Below this line is a listing that includes pictures. Copy exactly, and only, the lines from the one containing "20. Health and" through the one containing "10. Vermicompost minimizes"; the pictures do not go in the copy.

============================================================

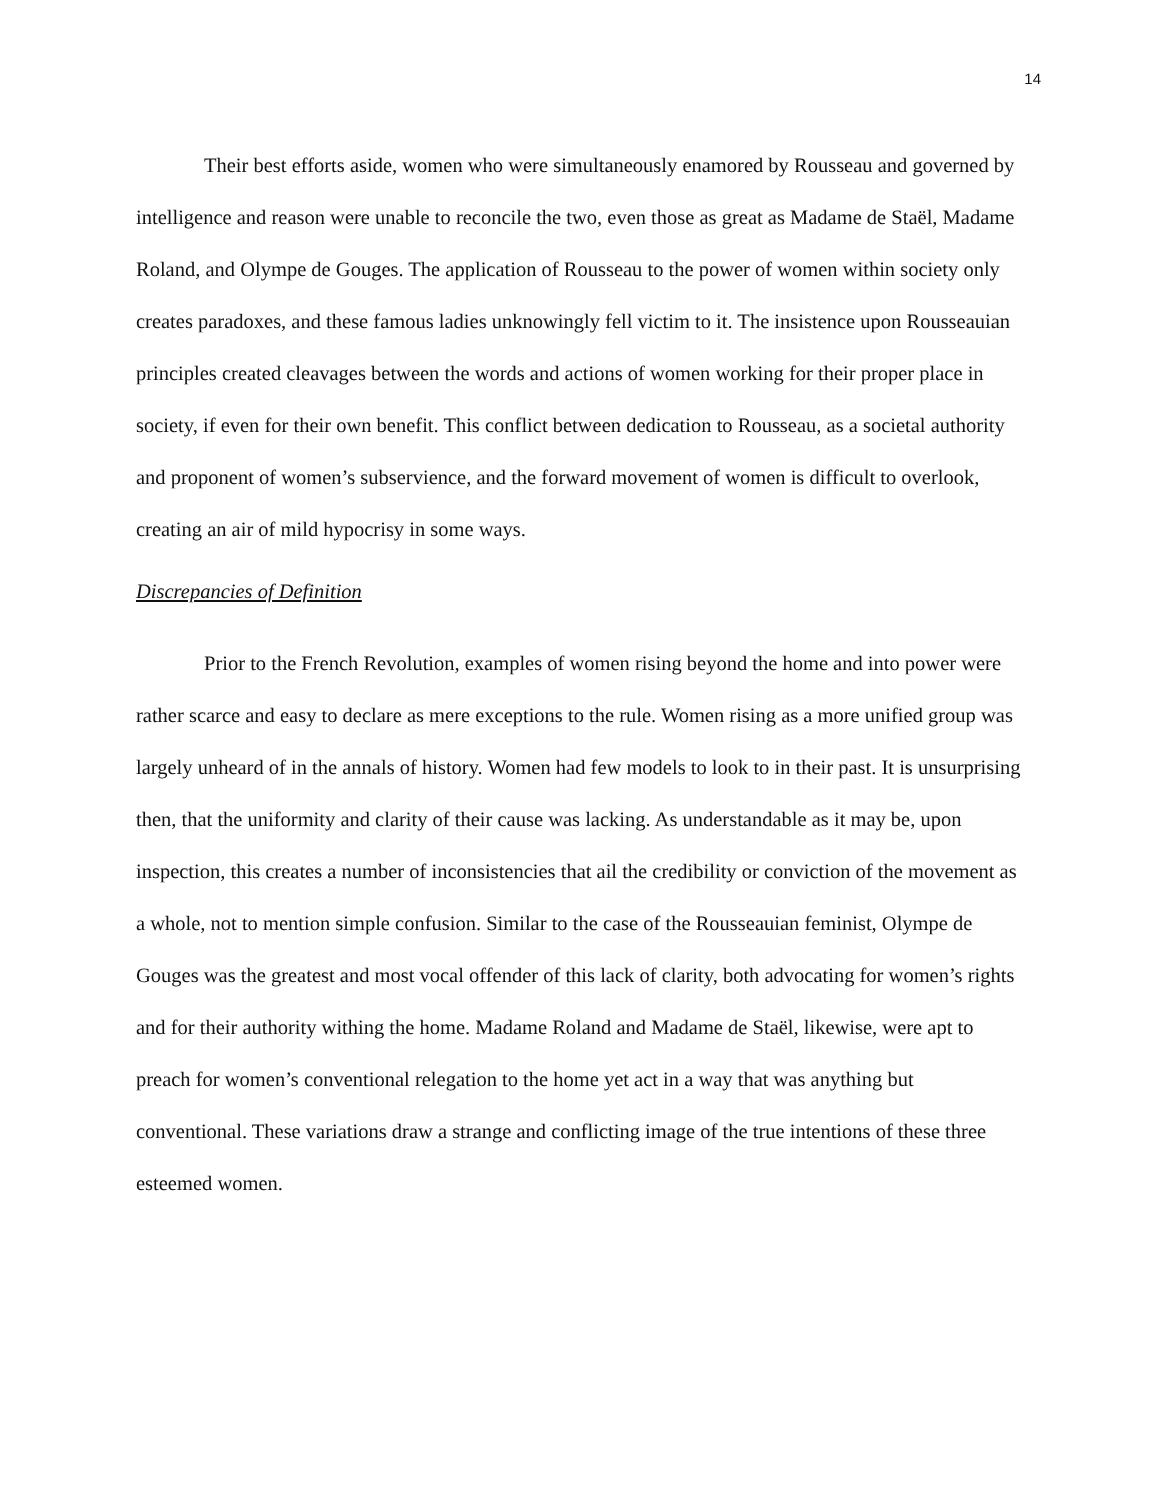14
Their best efforts aside, women who were simultaneously enamored by Rousseau and governed by intelligence and reason were unable to reconcile the two, even those as great as Madame de Staël, Madame Roland, and Olympe de Gouges. The application of Rousseau to the power of women within society only creates paradoxes, and these famous ladies unknowingly fell victim to it. The insistence upon Rousseauian principles created cleavages between the words and actions of women working for their proper place in society, if even for their own benefit. This conflict between dedication to Rousseau, as a societal authority and proponent of women’s subservience, and the forward movement of women is difficult to overlook, creating an air of mild hypocrisy in some ways.
Discrepancies of Definition
Prior to the French Revolution, examples of women rising beyond the home and into power were rather scarce and easy to declare as mere exceptions to the rule. Women rising as a more unified group was largely unheard of in the annals of history. Women had few models to look to in their past. It is unsurprising then, that the uniformity and clarity of their cause was lacking. As understandable as it may be, upon inspection, this creates a number of inconsistencies that ail the credibility or conviction of the movement as a whole, not to mention simple confusion. Similar to the case of the Rousseauian feminist, Olympe de Gouges was the greatest and most vocal offender of this lack of clarity, both advocating for women’s rights and for their authority withing the home. Madame Roland and Madame de Staël, likewise, were apt to preach for women’s conventional relegation to the home yet act in a way that was anything but conventional. These variations draw a strange and conflicting image of the true intentions of these three esteemed women.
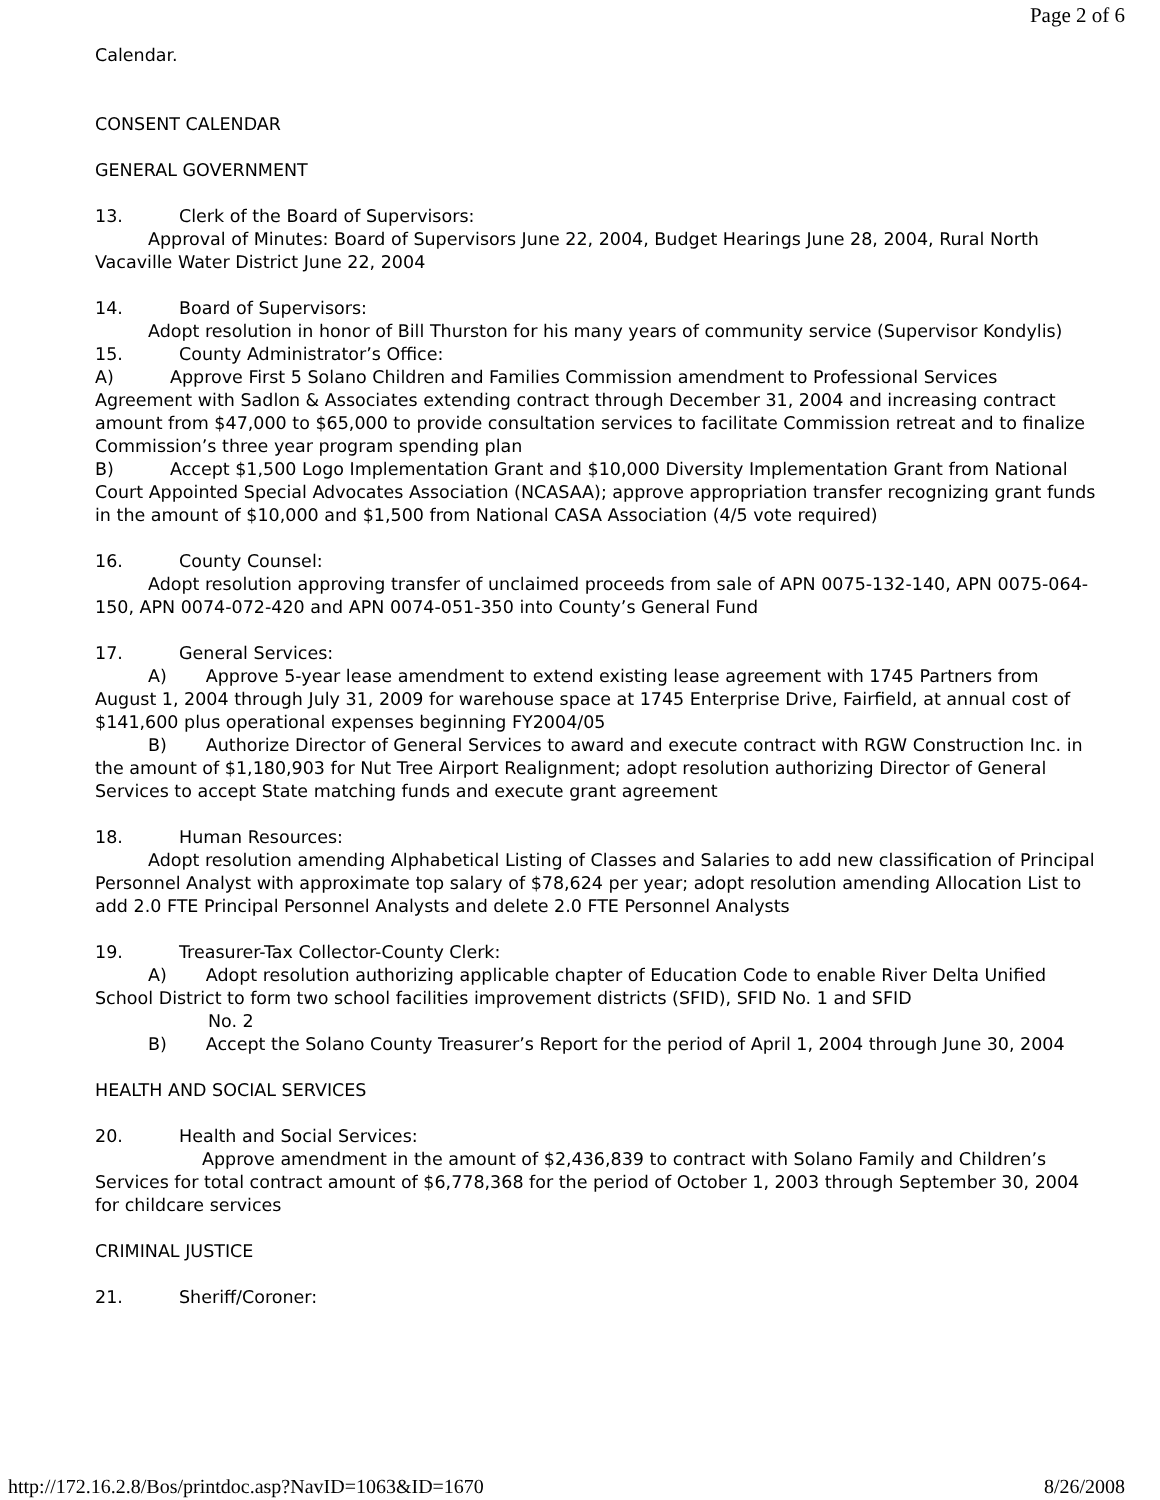Page 2 of 6
Calendar.
CONSENT CALENDAR
GENERAL GOVERNMENT
13. Clerk of the Board of Supervisors:
Approval of Minutes: Board of Supervisors June 22, 2004, Budget Hearings June 28, 2004, Rural North Vacaville Water District June 22, 2004
14. Board of Supervisors:
Adopt resolution in honor of Bill Thurston for his many years of community service (Supervisor Kondylis)
15. County Administrator’s Office:
A) Approve First 5 Solano Children and Families Commission amendment to Professional Services Agreement with Sadlon & Associates extending contract through December 31, 2004 and increasing contract amount from $47,000 to $65,000 to provide consultation services to facilitate Commission retreat and to finalize Commission’s three year program spending plan
B) Accept $1,500 Logo Implementation Grant and $10,000 Diversity Implementation Grant from National Court Appointed Special Advocates Association (NCASAA); approve appropriation transfer recognizing grant funds in the amount of $10,000 and $1,500 from National CASA Association (4/5 vote required)
16. County Counsel:
Adopt resolution approving transfer of unclaimed proceeds from sale of APN 0075-132-140, APN 0075-064-150, APN 0074-072-420 and APN 0074-051-350 into County’s General Fund
17. General Services:
A) Approve 5-year lease amendment to extend existing lease agreement with 1745 Partners from August 1, 2004 through July 31, 2009 for warehouse space at 1745 Enterprise Drive, Fairfield, at annual cost of $141,600 plus operational expenses beginning FY2004/05
B) Authorize Director of General Services to award and execute contract with RGW Construction Inc. in the amount of $1,180,903 for Nut Tree Airport Realignment; adopt resolution authorizing Director of General Services to accept State matching funds and execute grant agreement
18. Human Resources:
Adopt resolution amending Alphabetical Listing of Classes and Salaries to add new classification of Principal Personnel Analyst with approximate top salary of $78,624 per year; adopt resolution amending Allocation List to add 2.0 FTE Principal Personnel Analysts and delete 2.0 FTE Personnel Analysts
19. Treasurer-Tax Collector-County Clerk:
A) Adopt resolution authorizing applicable chapter of Education Code to enable River Delta Unified School District to form two school facilities improvement districts (SFID), SFID No. 1 and SFID
No. 2
B) Accept the Solano County Treasurer’s Report for the period of April 1, 2004 through June 30, 2004
HEALTH AND SOCIAL SERVICES
20. Health and Social Services:
Approve amendment in the amount of $2,436,839 to contract with Solano Family and Children’s Services for total contract amount of $6,778,368 for the period of October 1, 2003 through September 30, 2004 for childcare services
CRIMINAL JUSTICE
21. Sheriff/Coroner:
http://172.16.2.8/Bos/printdoc.asp?NavID=1063&ID=1670 8/26/2008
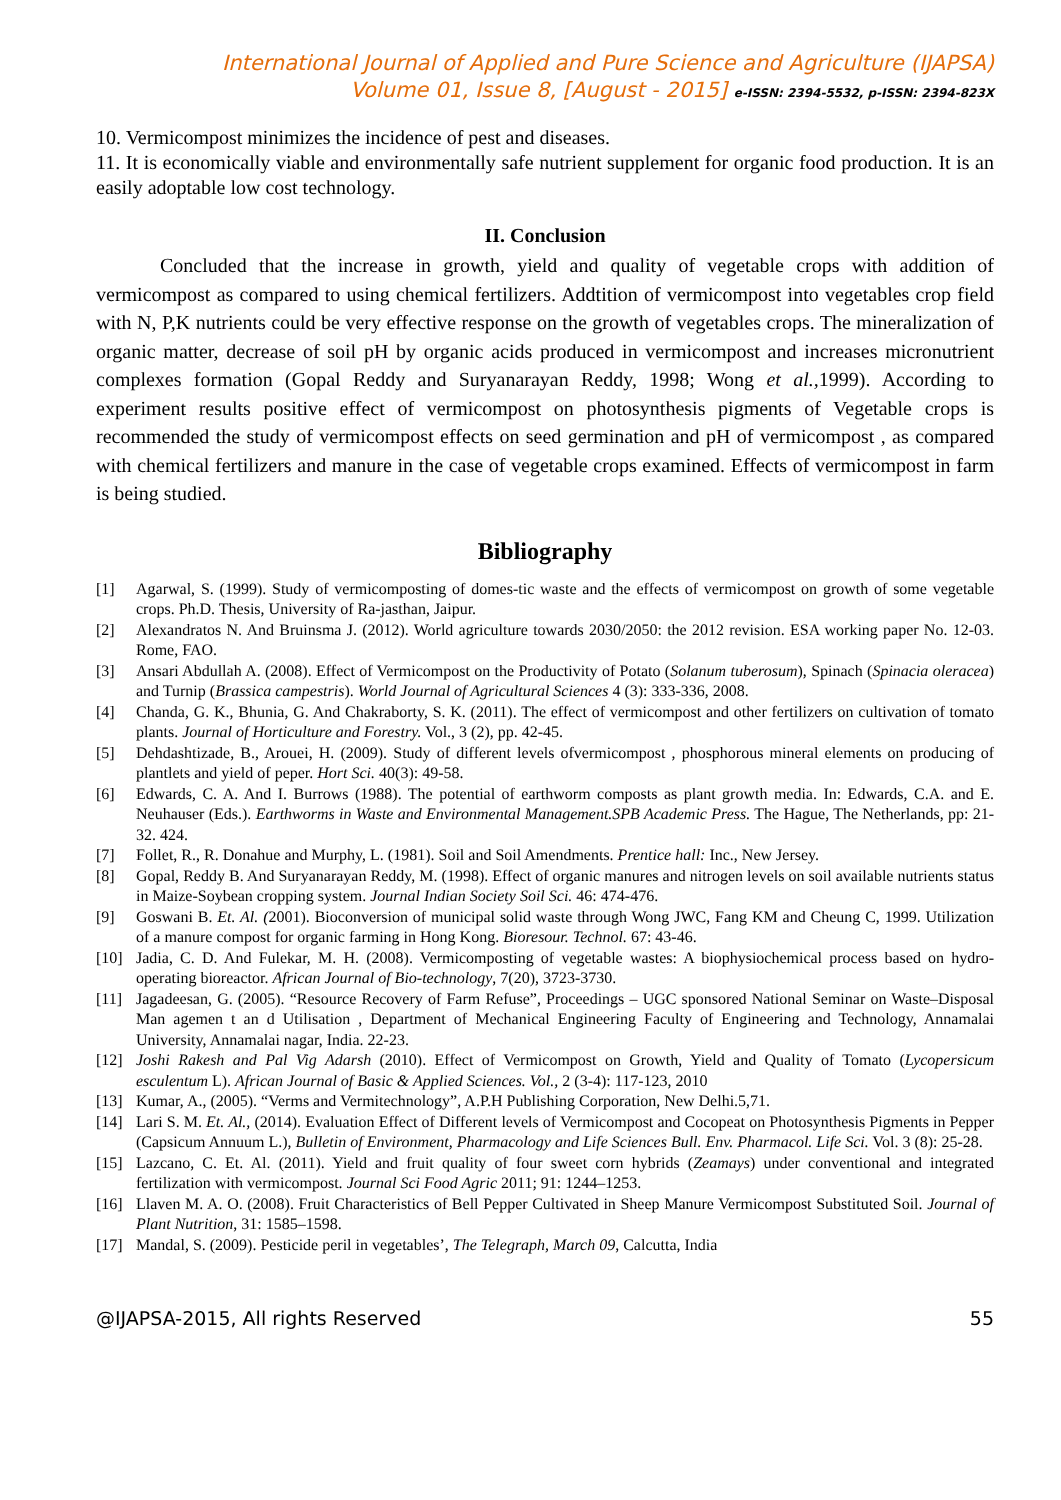International Journal of Applied and Pure Science and Agriculture (IJAPSA)
Volume 01, Issue 8, [August - 2015] e-ISSN: 2394-5532, p-ISSN: 2394-823X
10. Vermicompost minimizes the incidence of pest and diseases.
11. It is economically viable and environmentally safe nutrient supplement for organic food production. It is an easily adoptable low cost technology.
II. Conclusion
Concluded that the increase in growth, yield and quality of vegetable crops with addition of vermicompost as compared to using chemical fertilizers. Addtition of vermicompost into vegetables crop field with N, P,K nutrients could be very effective response on the growth of vegetables crops. The mineralization of organic matter, decrease of soil pH by organic acids produced in vermicompost and increases micronutrient complexes formation (Gopal Reddy and Suryanarayan Reddy, 1998; Wong et al., 1999). According to experiment results positive effect of vermicompost on photosynthesis pigments of Vegetable crops is recommended the study of vermicompost effects on seed germination and pH of vermicompost , as compared with chemical fertilizers and manure in the case of vegetable crops examined. Effects of vermicompost in farm is being studied.
Bibliography
[1] Agarwal, S. (1999). Study of vermicomposting of domes-tic waste and the effects of vermicompost on growth of some vegetable crops. Ph.D. Thesis, University of Ra-jasthan, Jaipur.
[2] Alexandratos N. And Bruinsma J. (2012). World agriculture towards 2030/2050: the 2012 revision. ESA working paper No. 12-03. Rome, FAO.
[3] Ansari Abdullah A. (2008). Effect of Vermicompost on the Productivity of Potato (Solanum tuberosum), Spinach (Spinacia oleracea) and Turnip (Brassica campestris). World Journal of Agricultural Sciences 4 (3): 333-336, 2008.
[4] Chanda, G. K., Bhunia, G. And Chakraborty, S. K. (2011). The effect of vermicompost and other fertilizers on cultivation of tomato plants. Journal of Horticulture and Forestry. Vol., 3 (2), pp. 42-45.
[5] Dehdashtizade, B., Arouei, H. (2009). Study of different levels ofvermicompost , phosphorous mineral elements on producing of plantlets and yield of peper. Hort Sci. 40(3): 49-58.
[6] Edwards, C. A. And I. Burrows (1988). The potential of earthworm composts as plant growth media. In: Edwards, C.A. and E. Neuhauser (Eds.). Earthworms in Waste and Environmental Management.SPB Academic Press. The Hague, The Netherlands, pp: 21-32. 424.
[7] Follet, R., R. Donahue and Murphy, L. (1981). Soil and Soil Amendments. Prentice hall: Inc., New Jersey.
[8] Gopal, Reddy B. And Suryanarayan Reddy, M. (1998). Effect of organic manures and nitrogen levels on soil available nutrients status in Maize-Soybean cropping system. Journal Indian Society Soil Sci. 46: 474-476.
[9] Goswani B. Et. Al. (2001). Bioconversion of municipal solid waste through Wong JWC, Fang KM and Cheung C, 1999. Utilization of a manure compost for organic farming in Hong Kong. Bioresour. Technol. 67: 43-46.
[10] Jadia, C. D. And Fulekar, M. H. (2008). Vermicomposting of vegetable wastes: A biophysiochemical process based on hydro-operating bioreactor. African Journal of Bio-technology, 7(20), 3723-3730.
[11] Jagadeesan, G. (2005). “Resource Recovery of Farm Refuse”, Proceedings – UGC sponsored National Seminar on Waste–Disposal Man agemen t an d Utilisation , Department of Mechanical Engineering Faculty of Engineering and Technology, Annamalai University, Annamalai nagar, India. 22-23.
[12] Joshi Rakesh and Pal Vig Adarsh (2010). Effect of Vermicompost on Growth, Yield and Quality of Tomato (Lycopersicum esculentum L). African Journal of Basic & Applied Sciences. Vol., 2 (3-4): 117-123, 2010
[13] Kumar, A., (2005). “Verms and Vermitechnology”, A.P.H Publishing Corporation, New Delhi.5,71.
[14] Lari S. M. Et. Al., (2014). Evaluation Effect of Different levels of Vermicompost and Cocopeat on Photosynthesis Pigments in Pepper (Capsicum Annuum L.), Bulletin of Environment, Pharmacology and Life Sciences Bull. Env. Pharmacol. Life Sci. Vol. 3 (8): 25-28.
[15] Lazcano, C. Et. Al. (2011). Yield and fruit quality of four sweet corn hybrids (Zeamays) under conventional and integrated fertilization with vermicompost. Journal Sci Food Agric 2011; 91: 1244–1253.
[16] Llaven M. A. O. (2008). Fruit Characteristics of Bell Pepper Cultivated in Sheep Manure Vermicompost Substituted Soil. Journal of Plant Nutrition, 31: 1585–1598.
[17] Mandal, S. (2009). Pesticide peril in vegetables’, The Telegraph, March 09, Calcutta, India
@IJAPSA-2015, All rights Reserved 55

============================================================

[RESPONSE BOX]:
20. Health and Social Services:
Approve amendment in the amount of $2,436,839 to contract with Solano Family and Children’s Services for total contract amount of $6,778,368 for the period of October 1, 2003 through September 30, 2004 for childcare services
CRIMINAL JUSTICE
21. Sheriff/Coroner:
http://172.16.2.8/Bos/printdoc.asp?NavID=1063&ID=1670 8/26/2008
International Journal of Applied and Pure Science and Agriculture (IJAPSA)
Volume 01, Issue 8, [August - 2015] e-ISSN: 2394-5532, p-ISSN: 2394-823X
10. Vermicompost minimizes the incidence of pest and diseases.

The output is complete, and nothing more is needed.